Golden Legacy

Golden Legacy by Leonard S. Marcus. It seems to have become a habit that once each year I venture into the realm of non-fiction and nostalgia to find a title describing the history of a company or industry with relevance to my youth. Last year it was “The game makers : the story of Parker Brothers from Tiddledy Winks to Trivial Pursuit” by Philip E. Orbanes and in 2006 it was “The playmakers : amazing origins of timeless toys” by Tim Walsh. Orbanes’s book was quite good and Walsh’s history of the 20th century U.S. toy industry with lots of trivia about classic toys and games made my Book Awards list. In comparison, this year’s business biography of the Golden Books publishing empire was a disappointment.

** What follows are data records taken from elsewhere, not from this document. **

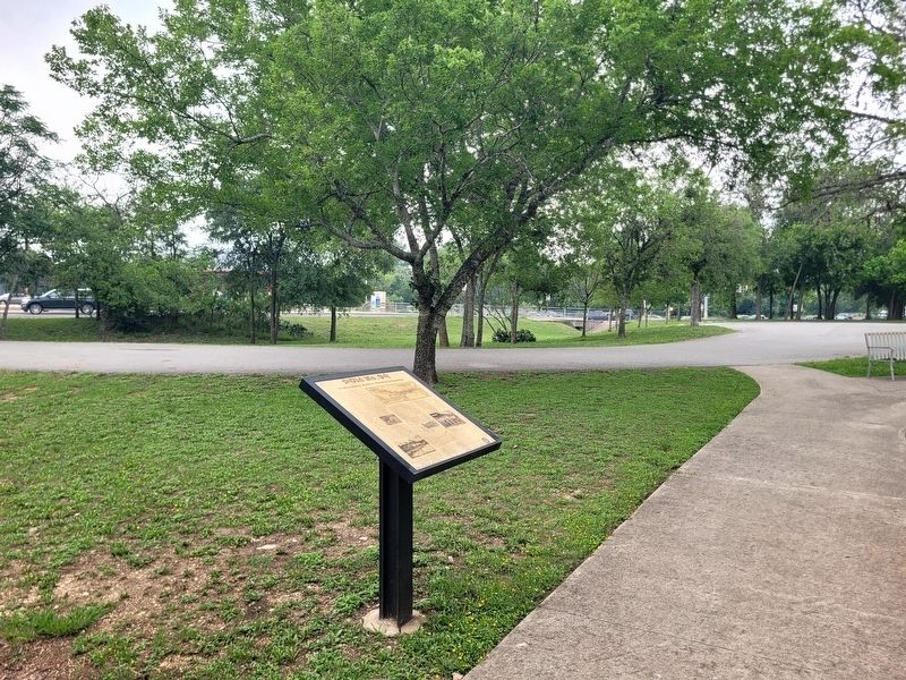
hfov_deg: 67.3
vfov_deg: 53.1
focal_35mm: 26
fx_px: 680
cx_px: 453
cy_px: 340
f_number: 1.8
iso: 40
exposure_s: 1/474
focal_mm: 5.4
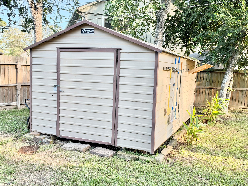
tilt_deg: -5.4
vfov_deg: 41.8
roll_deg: -1.8
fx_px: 244
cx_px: 124
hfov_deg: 54.0
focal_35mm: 34
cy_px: 93
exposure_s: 1/496
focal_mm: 6.93
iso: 80
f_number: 1.8
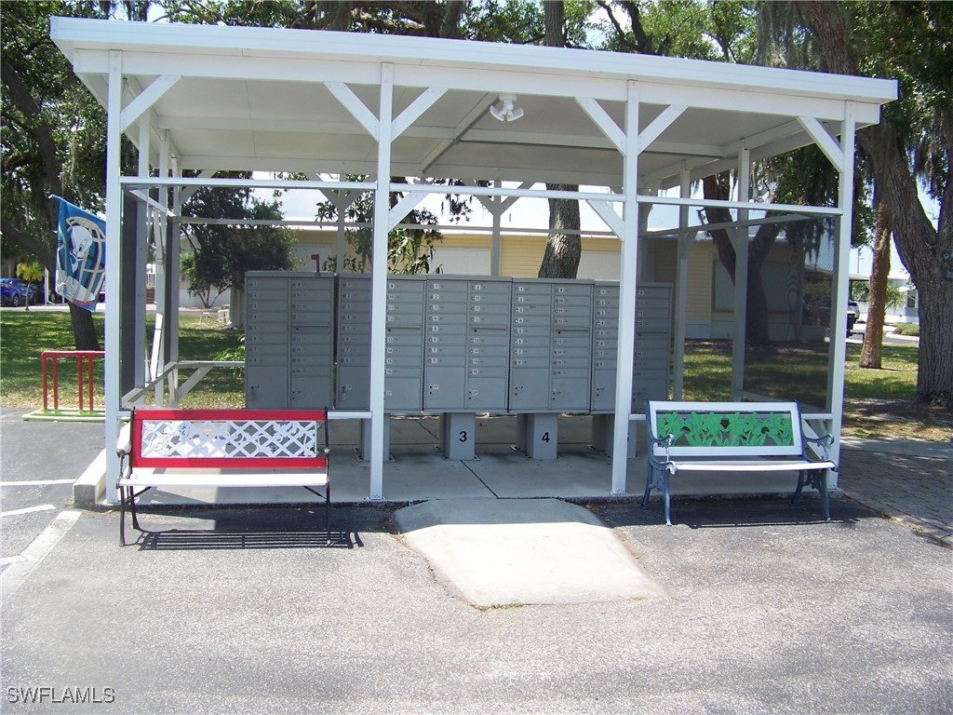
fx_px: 991
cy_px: 358
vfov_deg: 39.7
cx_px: 476
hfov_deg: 51.4
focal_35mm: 36
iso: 64
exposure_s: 1/400
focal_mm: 5.85
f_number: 2.8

The book is extremely well-researched and includes several hundred photographs of book covers and the people who created them. However, in looking at these images I discovered very few titles that I remember reading as a child and, therefore, the personal connection that I was anticipating did not materialize and my interest in the subject matter declined. Marcus spends entirely too much time listing almost every Golden Book title and the author and illustrator of each work. His year-by-year approach quickly becomes repetitive and dull. Of far more appeal is the first chapter on the foundation of the company (named the Western Printing and Lithographing Company) by Edward H. Wadewitz in Racine, Wisconsin with two of his brothers and printer, Roy A. Spencer. Also deserving of more pages were the company’s marketing agreements with partners such as Disney and Johnson & Johnson, its contentious relationship with certain librarians and literary critics and its financial decline in the 1980s and 90s.